ALAN DIAZ / ASSOCIATED PRESS

Dissenters were quick to react when ModCloth, an online seller of trendy women’s clothes and accessories, was acquired by retail giant Wal-Mart Stores Inc. last month.

“You have disappointed us all,” one reader commented under a blog post by ModCloth co-founder Susan Gregg Koger announcing the sale - the notion being that ModCloth would lose its cache as part of a discount mass merchant. “I’m done shopping with you,” wrote another.

But Gregg Koger noted that Wal-Mart would give ModCloth “the necessary resources and support that we need as a business to grow.”

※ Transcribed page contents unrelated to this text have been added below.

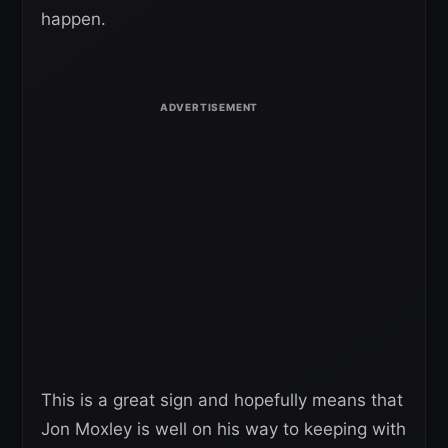
happen.
This is a great sign and hopefully means that
Jon Moxley is well on his way to keeping with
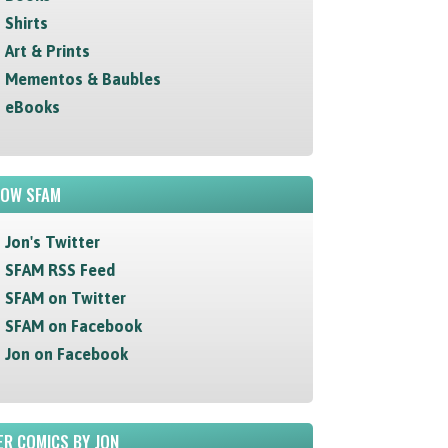
Shirts
Art & Prints
Mementos & Baubles
eBooks
LOW SFAM
Jon's Twitter
SFAM RSS Feed
SFAM on Twitter
SFAM on Facebook
Jon on Facebook
R COMICS BY JON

ModCloth is one example of how Wal-Mart is belatedly but aggressively expanding its e-commerce business to keep pace with the seismic shift in consumer shopping from bricks-and-mortar stores to the internet.

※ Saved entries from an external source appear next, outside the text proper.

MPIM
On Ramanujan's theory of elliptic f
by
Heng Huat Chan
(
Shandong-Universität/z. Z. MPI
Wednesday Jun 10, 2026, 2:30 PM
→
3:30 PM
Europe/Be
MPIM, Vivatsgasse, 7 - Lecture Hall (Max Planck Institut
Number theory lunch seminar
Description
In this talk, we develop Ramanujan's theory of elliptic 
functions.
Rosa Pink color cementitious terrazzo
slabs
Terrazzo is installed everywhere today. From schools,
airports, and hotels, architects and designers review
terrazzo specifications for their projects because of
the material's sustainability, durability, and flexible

With nearly half-a-trillion dollars in annual sales and 4,700 U.S. stores, Wal-Mart has been buying online retailers, slashing shipping rates and rolling out new ways for in-store customers to do more of their shopping at Walmart.com and its other websites.

While traditional U.S. in-store retailing is growing less than 2 percent a year, forcing many retailers to close stores, e-commerce is growing 16 percent annually, the research firm EMarketer Inc. reports. E-commerce sales this year will hit $462 billion and soar to $789 billion by 2021, the firm estimates.

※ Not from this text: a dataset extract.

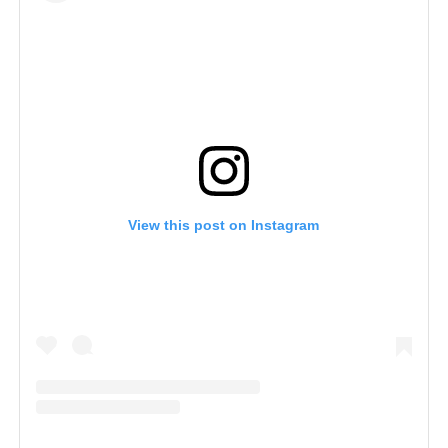
View this post on Instagram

Wal-Mart’s effort to tap that online growth often is portrayed as a direct attack on Amazon.com Inc., the online-retailing behemoth.

Wal-Mart prefers to frame its strategy as capturing more of the e-commerce market by blending its in-store, online and mobile-app offerings so that customers can easily move from one to the other to make purchases. If it snatches business from Amazon in the process, all the better.

One of Wal-Mart’s key acquisitions was Jet.com Inc., which also sells a wide variety of consumer products and groceries. Wal-Mart paid $3.3 billion for Jet.com last year and then named Jet.com Chairman Marc Lore to head its entire U.S. e-commerce operation.

“It was a radical signal to everyone that the biggest retailer in the world was willing to put $3.3 billion into the (online) market,” said Adrien Nussenbaum, chief executive of Mirakl, a developer of software products for retailers and other firms. Under Lore and Wal-Mart Chief Executive Doug McMillon, Wal-Mart has taken several other steps to bolster its e-commerce sales, including:

■Acquiring Shoebuy.com, an online footwear retailer, and Moosejaw.com, an online seller of outdoor apparel and gear. Those retailers and ModCloth continue operating as separate websites.

■ Launching free two-day shipping for orders of $35 or more at Walmart.com, Jet.com and many of its other sites.

■Boosting the stock on its virtual shelves. At the start of 2016, Walmart.com had 8 million items for sale; today it has more than 35 million items.

■Launching a program that allows in-store customers to go online or check their phone app to see a list of items they have bought, then reorder those items online.

■Rolling out a groceries program whereby customers order items online and then have the groceries loaded into their vehicle at a Wal-Mart store.

■Forming a division called Store No. 8 that’s intended to hatch new online retail approaches and businesses.

Wal-Mart said in October that it was going to slow the pace of new store openings this year, in good part to shift investments to its e-commerce business.

“We’re being pretty active,” Lore said during a recent tech gathering, called Code Commerce, in Las Vegas.

“We’re behind. We need to catch up. There are some big things we have in the works,” said Lore, who spent two years with Amazon after it bought his previous online venture, the parent of Diapers.com and other sites.

Wal-Mart is the second-largest online mass merchandiser behind Amazon, but it’s a distant second. Amazon’s product sales totaled $94.7 billion last year while Wal-Mart’s tallied $14.4 billion, according to EMarketer.

Amazon, with $136 billion in total sales last year, has other assets and services as well, namely a variety of video, entertainment and other services available through its Prime membership.